Inner driver will perform
- Obtaining dimension and leading dimension that will be needed in FFI functions,
- Checking validability of parameters (all in column-major),
- Allocating output buffer if output `c` is not column-major (to be `ArrayOut::ToBeCloned`), or not defined (to be `ArrayOut::Owned`).
- Returning FFI `GEMM_Driver` for future computation.
- `struct GEMM_Builder` (with trait bound `BLASBuilder`)
This struct is builder, automatically derived by crate `derive_builder`, which is designed to be accessible by API user.
**This struct accepts input with arbitary stride**, though this is not recommanded.
Trait function `run` will perform the following works:
- Check layout (will be further explained in [Layout Convention](#layout-convention)),
- Perform trans / side / uplo flag flip, and matrix transposition to proper layout;
- Generate `GEMM_` struct, and perform FFI computation;
- If layout is row-major, reverse axis of output matrix from FFI (FFI only accepts column-major matrix).
## Layout Convention
### Row-major and Col-major
For this crate, row-major and col-major is not the same meaning to C-contiguous and F-contiguous (flags of numpy).

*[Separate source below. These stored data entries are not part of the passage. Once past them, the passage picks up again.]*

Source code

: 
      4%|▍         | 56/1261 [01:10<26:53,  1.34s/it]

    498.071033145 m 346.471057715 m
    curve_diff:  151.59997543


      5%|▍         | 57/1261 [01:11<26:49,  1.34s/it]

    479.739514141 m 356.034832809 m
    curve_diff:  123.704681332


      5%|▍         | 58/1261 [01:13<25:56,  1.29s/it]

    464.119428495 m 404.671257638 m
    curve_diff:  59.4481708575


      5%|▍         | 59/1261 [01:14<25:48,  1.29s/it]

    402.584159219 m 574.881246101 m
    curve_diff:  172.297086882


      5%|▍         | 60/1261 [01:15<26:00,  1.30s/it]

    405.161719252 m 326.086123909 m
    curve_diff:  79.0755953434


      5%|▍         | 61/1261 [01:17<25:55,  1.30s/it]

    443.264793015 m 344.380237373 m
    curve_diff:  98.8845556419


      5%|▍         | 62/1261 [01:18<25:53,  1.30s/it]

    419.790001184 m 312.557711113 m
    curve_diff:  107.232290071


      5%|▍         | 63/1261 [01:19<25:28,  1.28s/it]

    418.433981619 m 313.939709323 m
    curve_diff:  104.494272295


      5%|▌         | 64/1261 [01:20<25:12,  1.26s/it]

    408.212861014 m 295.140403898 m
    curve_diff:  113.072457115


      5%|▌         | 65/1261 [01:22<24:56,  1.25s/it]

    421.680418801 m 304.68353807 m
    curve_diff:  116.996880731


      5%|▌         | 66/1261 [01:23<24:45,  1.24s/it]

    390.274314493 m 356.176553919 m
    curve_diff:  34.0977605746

Contiguous means that **all** data in memory is contiguous. Difference of C-contiguous and F-contiguous in that how the matrix is presented in memory.
```output
C-contiguous F-contiguous Non-contiguous Sequential
(by row) (by col) (by row) (onedim)
+++++ +++-- ----- +++++
+++++ +++-- -+++-
+++++ +++-- -+++-
----- +++-- -+++-
----- +++-- -----
shape [3, 5] [5, 3] [3, 3]
strides [5, 1] [1, 5] [5, 1]
```
Major does not require all data in memory is contiguous. However, it require data in one dimension to be contiguous.
```output
row-major col-major row/col-major row/col-major custom-layout
(by row) (by col) (by row) (by col) (by row)
++++- ----- ----- ----- +-+-+
----- +-+-+ -+++- -+++- -----
++++- +-+-+ -+++- -+++- +-+-+
----- +-+-+ -+++- -+++- -----
++++- +-+-+ ----- ----- +-+-+
shape [ 3, 4] [4, 3] [3, 3] [3, 3] [ 3, 3]
strides [10, 1] [1, 10] [5, 1] [1, 5] [10, 2]
```
In this crate, we check row/col-major if stride of second/first dimension is one.
### BLAS3
For all BLAS3 functions, specifying row-major or col-major to keyword `layout` will **not change result**; however, efficiency may vary.
Layout is defined by this way:
- Use layout provided by user; otherwise (user does not explicitly provide layout)
- If output matrix provided by user is either row-major or col-major, then specify layout by output matrix layout; otherwise (output matrix is custom-layout, or no output matrix provided)
- If **all** input is col-major, then specify layout as col-major; otherwise, specify layout as row-major.
### BLAS2
For packed and banded operations, row-major and col-major could incur **different** results. For more information, we refer to BLAST document of [C Interface to the Legacy BLAS](https://netlib.org/blas/blast-forum/cinterface.pdf).
In other cases, result is unrelated to layout, as the same case in BLAS3.